“A luta antirracista é de todos nós”, defende o professor Rostand Melo, coordenador de um projeto da Universidade Estadual da Paraíba (UEPB) que ajuda a levar consciência negra para crianças e adolescentes em Campina Grande, no Agreste da Paraíba. Através da fotografia, o ‘Luz Negra’ tem apresentado aos estudantes da rede municipal de ensino a força da negritude. Neste domingo (20) é comemorado o Dia da Consciência Negra.

O Luz Negra é um projeto de extensão do curso de jornalismo da UEPB idealizado por Rostand com outros professores e estudantes universitários. A iniciativa começou as atividades em 2018, mas a ideia surgiu bem antes, quando o professor atuou na assessoria de imprensa da Secretaria de Educação de Campina Grande.

“Tive contato com alguns projetos desenvolvidos em escolas públicas sobre a valorização da cultura afro-brasileira. Aprendi que existe uma legislação no Brasil que determina a inclusão de temas relacionados às culturas afro-brasileira e indígena no currículo escolar”, explicou.

A partir do conhecimento das leis, o professor, que dá aulas de fotografia no curso de jornalismo, decidiu usar a área como ferramenta pedagógica e levar para escolas da rede municipal de ensino algumas oficinas que propõem diálogo e resultam na prática fotográfica em combate ao racismo e a outras questões sobre o tema.

“Percebemos que a câmera exerce certo fascínio sobre eles. E que era possível aproveitar esse interesse para discutir temas mais sérios, como a questão do bullying e do racismo. Afinal, a fotografia não é apenas técnica, mas também lida com autoestima, principalmente em crianças e adolescentes”, relata o professor

Ao longo dos anos, o projeto foi caminhando para ser conhecido e se tornar referência na região. As oficinas já foram ministradas em cinco escolas municipais de Campina Grande, presencialmente, e na Escola Cidadã Integral Técnica (ECIT) Plínio Lemos, localizada no município de Puxinanã, Agreste da Paraíba. Atualmente três professores, dos cursos de história e jornalismo, estão envolvidos diretamente na iniciativa.

Estudantes aprendem a manusear uma câmera profissional em escola de Campina Grande — Foto: Arquivo/Projeto Luz Negra

Estudantes aprendem a manusear uma câmera profissional em escola de Campina Grande — Foto: Arquivo/Projeto Luz Negra

Em 2020, por conta das restrições impostas pela pandemia da Covid-19, o projeto precisou ser suspenso.
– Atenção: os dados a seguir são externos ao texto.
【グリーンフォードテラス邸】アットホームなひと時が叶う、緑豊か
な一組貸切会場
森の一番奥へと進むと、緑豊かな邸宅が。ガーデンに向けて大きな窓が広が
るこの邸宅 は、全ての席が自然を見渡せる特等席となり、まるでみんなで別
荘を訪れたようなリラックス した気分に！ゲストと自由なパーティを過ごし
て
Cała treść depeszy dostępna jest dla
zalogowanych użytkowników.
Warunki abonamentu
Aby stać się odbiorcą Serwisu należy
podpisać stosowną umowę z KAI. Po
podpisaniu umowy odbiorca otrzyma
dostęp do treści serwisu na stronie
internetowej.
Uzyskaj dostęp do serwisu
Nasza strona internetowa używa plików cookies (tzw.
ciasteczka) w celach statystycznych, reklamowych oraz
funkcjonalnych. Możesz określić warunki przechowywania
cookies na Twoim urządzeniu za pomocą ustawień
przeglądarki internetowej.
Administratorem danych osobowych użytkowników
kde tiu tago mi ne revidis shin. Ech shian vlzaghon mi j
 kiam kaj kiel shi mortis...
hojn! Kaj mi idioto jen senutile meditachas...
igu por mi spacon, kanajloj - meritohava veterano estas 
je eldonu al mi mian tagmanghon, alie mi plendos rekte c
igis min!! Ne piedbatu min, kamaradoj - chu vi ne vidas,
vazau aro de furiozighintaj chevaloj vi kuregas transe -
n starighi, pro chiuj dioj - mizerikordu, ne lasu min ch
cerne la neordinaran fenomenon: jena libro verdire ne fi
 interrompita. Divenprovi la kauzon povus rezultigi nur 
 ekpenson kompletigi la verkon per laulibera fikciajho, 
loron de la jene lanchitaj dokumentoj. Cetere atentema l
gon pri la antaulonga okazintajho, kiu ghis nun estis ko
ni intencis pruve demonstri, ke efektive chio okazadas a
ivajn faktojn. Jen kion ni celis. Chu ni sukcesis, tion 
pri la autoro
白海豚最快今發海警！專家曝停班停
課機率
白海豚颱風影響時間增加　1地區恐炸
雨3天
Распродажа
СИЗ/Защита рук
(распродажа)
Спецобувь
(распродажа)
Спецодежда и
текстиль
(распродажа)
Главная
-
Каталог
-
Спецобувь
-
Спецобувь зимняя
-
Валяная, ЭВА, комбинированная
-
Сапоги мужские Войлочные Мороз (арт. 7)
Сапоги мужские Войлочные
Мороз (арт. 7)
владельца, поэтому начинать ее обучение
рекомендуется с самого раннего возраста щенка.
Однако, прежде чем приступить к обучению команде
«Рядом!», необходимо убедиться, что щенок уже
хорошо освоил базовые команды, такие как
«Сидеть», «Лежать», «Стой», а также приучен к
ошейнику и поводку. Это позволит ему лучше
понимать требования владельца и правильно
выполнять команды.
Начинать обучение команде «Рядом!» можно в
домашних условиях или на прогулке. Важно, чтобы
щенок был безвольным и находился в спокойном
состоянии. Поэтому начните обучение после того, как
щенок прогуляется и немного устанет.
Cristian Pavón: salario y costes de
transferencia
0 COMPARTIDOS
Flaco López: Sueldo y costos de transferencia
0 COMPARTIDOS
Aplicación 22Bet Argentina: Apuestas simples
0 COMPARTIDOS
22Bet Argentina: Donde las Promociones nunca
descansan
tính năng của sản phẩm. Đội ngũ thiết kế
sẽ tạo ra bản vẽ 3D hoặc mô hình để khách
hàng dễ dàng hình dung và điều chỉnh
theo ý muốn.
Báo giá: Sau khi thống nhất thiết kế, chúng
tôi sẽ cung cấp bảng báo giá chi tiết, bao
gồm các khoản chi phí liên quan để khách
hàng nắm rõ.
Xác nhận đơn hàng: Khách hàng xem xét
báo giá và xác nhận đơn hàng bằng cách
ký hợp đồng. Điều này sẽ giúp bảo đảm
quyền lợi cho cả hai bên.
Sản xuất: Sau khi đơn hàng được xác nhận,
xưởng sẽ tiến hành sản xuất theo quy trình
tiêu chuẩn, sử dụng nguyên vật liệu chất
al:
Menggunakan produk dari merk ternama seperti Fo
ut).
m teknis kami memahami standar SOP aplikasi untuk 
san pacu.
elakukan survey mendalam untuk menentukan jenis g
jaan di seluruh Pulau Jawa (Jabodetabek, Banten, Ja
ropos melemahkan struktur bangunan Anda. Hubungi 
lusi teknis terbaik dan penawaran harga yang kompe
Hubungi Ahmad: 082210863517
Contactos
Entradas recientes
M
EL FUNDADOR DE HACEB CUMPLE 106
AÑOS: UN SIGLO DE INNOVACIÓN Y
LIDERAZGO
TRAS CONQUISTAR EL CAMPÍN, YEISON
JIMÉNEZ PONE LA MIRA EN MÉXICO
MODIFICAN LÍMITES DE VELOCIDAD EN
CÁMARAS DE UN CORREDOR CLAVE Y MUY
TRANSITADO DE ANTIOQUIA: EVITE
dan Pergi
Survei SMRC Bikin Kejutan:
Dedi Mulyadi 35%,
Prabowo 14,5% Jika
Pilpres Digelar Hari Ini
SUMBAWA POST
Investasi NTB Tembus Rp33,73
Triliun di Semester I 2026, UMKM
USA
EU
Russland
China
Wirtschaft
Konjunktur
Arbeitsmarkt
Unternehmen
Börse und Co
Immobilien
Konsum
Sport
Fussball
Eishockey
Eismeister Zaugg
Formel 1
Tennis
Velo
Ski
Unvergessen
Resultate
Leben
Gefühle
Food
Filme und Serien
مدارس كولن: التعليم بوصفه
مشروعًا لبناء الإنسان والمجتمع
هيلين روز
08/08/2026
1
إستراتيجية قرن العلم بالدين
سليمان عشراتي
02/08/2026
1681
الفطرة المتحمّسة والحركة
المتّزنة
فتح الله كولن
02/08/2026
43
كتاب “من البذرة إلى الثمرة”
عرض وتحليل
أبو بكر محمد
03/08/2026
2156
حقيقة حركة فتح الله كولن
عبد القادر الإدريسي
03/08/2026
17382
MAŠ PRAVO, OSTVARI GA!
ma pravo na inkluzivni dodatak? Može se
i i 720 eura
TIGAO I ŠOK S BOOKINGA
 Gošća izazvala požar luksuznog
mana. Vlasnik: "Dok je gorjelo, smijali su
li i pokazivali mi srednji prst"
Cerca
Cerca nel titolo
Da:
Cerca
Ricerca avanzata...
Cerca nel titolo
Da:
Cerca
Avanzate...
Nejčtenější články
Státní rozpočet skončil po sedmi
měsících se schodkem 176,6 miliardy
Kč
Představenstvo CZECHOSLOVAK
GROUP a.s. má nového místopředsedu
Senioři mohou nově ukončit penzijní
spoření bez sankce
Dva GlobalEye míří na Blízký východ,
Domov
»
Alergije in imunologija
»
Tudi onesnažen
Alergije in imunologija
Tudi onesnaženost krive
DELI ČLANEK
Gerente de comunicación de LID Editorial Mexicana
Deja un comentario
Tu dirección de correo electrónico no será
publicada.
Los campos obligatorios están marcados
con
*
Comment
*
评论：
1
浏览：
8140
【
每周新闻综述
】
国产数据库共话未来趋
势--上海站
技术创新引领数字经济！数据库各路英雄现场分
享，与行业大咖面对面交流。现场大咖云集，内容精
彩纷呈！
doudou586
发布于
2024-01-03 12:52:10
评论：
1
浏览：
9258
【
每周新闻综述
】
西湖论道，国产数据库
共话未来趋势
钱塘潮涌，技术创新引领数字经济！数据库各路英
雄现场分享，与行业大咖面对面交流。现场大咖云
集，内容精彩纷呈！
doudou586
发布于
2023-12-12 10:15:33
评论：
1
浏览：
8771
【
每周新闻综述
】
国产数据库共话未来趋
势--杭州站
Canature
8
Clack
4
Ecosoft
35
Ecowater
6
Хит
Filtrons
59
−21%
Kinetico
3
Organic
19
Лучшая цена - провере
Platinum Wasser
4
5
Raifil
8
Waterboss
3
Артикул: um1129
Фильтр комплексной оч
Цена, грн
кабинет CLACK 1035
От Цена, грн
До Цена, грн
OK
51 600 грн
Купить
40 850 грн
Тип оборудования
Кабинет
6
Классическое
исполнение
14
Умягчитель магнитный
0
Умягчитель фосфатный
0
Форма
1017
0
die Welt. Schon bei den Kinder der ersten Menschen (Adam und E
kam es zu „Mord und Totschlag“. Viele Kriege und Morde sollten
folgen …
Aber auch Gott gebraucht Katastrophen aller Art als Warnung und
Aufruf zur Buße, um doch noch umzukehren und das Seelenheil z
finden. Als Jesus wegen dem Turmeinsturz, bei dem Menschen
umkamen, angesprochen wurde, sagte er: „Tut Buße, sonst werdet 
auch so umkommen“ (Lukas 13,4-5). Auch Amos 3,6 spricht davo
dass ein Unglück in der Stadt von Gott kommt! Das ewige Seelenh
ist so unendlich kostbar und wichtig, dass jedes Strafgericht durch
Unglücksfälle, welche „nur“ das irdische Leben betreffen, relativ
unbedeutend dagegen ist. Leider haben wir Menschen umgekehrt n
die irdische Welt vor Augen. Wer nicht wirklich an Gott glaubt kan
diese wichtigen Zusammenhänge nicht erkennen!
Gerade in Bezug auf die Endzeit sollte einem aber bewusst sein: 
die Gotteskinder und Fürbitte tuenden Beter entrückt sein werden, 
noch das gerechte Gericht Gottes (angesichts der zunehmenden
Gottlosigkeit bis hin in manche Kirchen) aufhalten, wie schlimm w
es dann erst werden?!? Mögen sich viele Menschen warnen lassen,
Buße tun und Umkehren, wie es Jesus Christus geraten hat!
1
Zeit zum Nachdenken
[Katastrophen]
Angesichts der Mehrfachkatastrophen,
Com o retorno das aulas presenciais, em 2022, a iniciativa voltou a funcionar e passou pela Escola Municipal Lafayete Cavalcante, no bairro das Malvinas, na zona oeste de Campina Grande.

Estudantes aprendem a manusear câmera fotográfica profissional em escola municipal de Campina Grande — Foto: Arquivo/Projeto Luz Negra

Estudantes aprendem a manusear câmera fotográfica profissional em escola municipal de Campina Grande — Foto: Arquivo/Projeto Luz Negra

Além do combate ao racismo, o Luz Negra também tem levado aos estudantes debates sobre valorização da cultura afro-brasileira, sobre a autoestima negra e sobre a construção da própria identidade. Um trabalho que, para o professor, também se relaciona com o contexto das comunidades em que as próprias crianças e adolescentes que participam do projeto já estão inseridos.

Os estudantes assistidos pela iniciativa usam a fotografia para expressar as próprias emoções e realidades, o que muitas vezes não acontece através de outras ferramentas de expressão, como a voz. Eles discutem questões presentes no dia a dia e formam uma rede de apoio segura para dialogar sobre temas delicados.

“A gente está falando de crianças e adolescentes que estão naquela idade de construção da própria identidade, de começar a compreender qual lugar que ocupa no mundo e o projeto, ao lidar com questões como a representatividade, com a apresentação do trabalho de fotógrafos negros que discutem temáticas relacionadas muito próximo da realidade deles, estimula uma identidade positiva sobre a negritude no Brasil”, diz.

Aula de capoeira é registrada em escola de Campina Grande por estudantes de escola municipal da cidade a partir do projeto Luz Negra — Foto: Arquivo/Projeto Luz Negra

Aula de capoeira é registrada em escola de Campina Grande por estudantes de escola municipal da cidade a partir do projeto Luz Negra — Foto: Arquivo/Projeto Luz Negra

Combate ao racismo como papel social

 

A celebração do 20 de novembro vai além da lei que instituiu a data como um marco protocolar e de reparação histórica da consciência negra. É primordial que haja a construção de uma educação antirracista permanente e que a pauta das relações étnico-raciais estejam cotidianamente em discussão.